▶ Activity: Keep the images out while you set down the data exactly.

▶ Data provided:
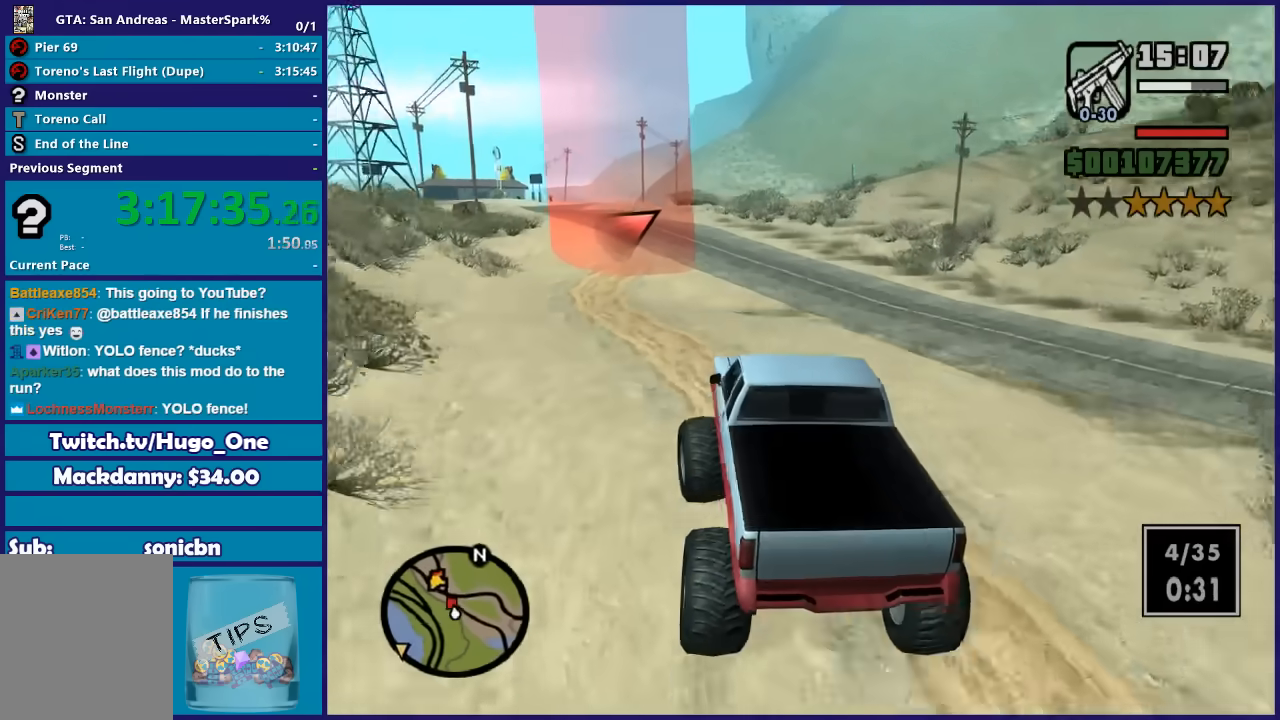
{"buttons": ["R2"], "left_stick": "left", "right_stick": "down", "button_events": []}
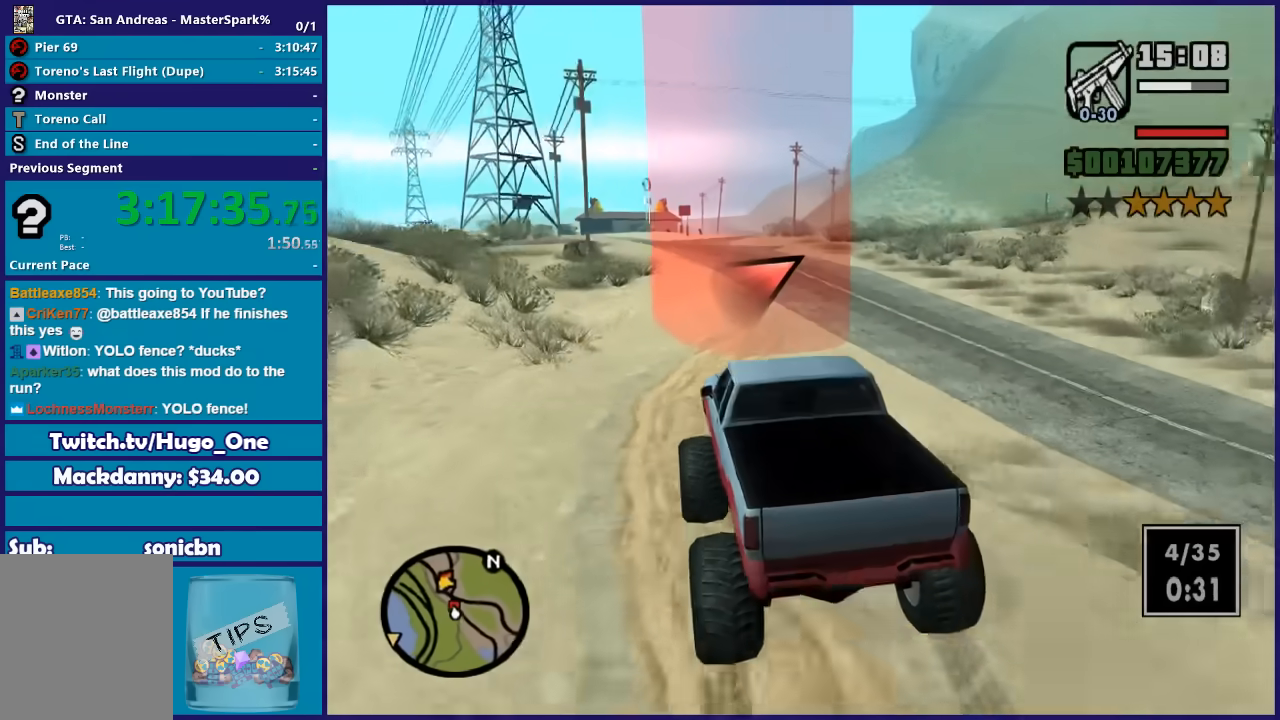
{"buttons": ["R2"], "left_stick": "center", "right_stick": "down", "button_events": []}
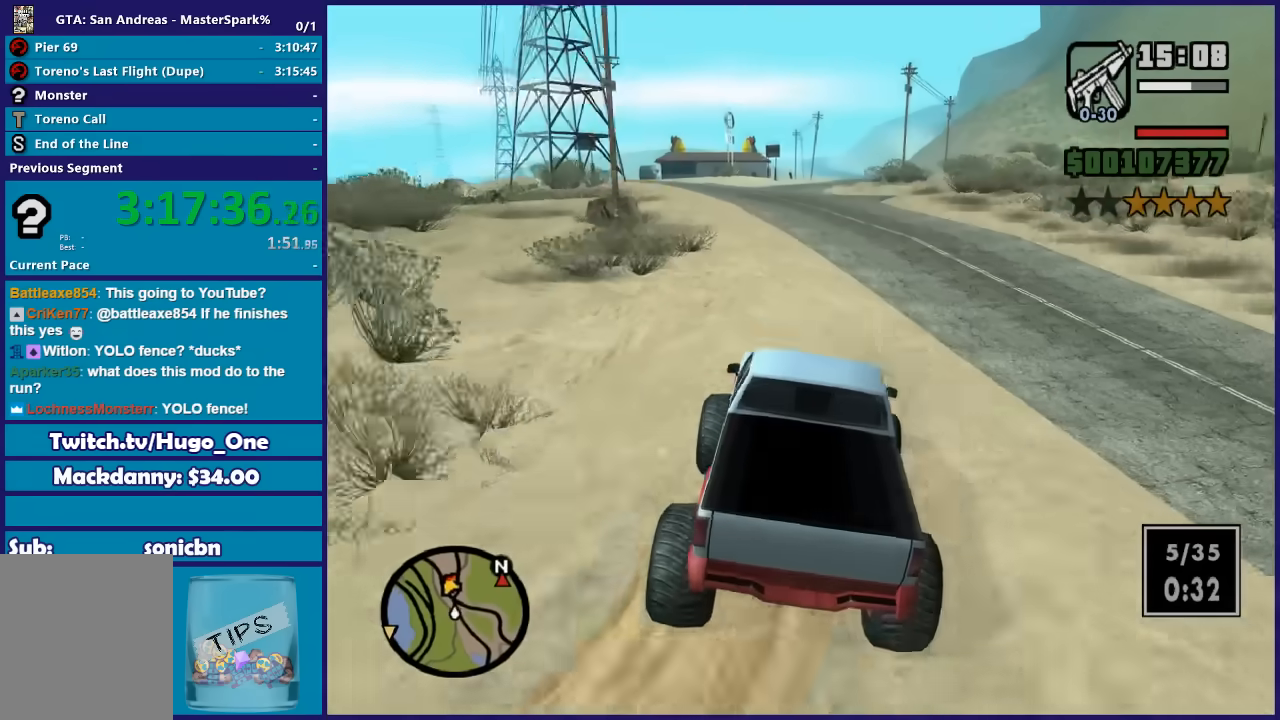
{"buttons": ["R2"], "left_stick": "center", "right_stick": "down", "button_events": []}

▶ Exercise result:
{"buttons": ["R2"], "left_stick": "left", "right_stick": "down", "button_events": []}
{"buttons": ["R2"], "left_stick": "center", "right_stick": "down", "button_events": []}
{"buttons": ["R2"], "left_stick": "center", "right_stick": "down", "button_events": []}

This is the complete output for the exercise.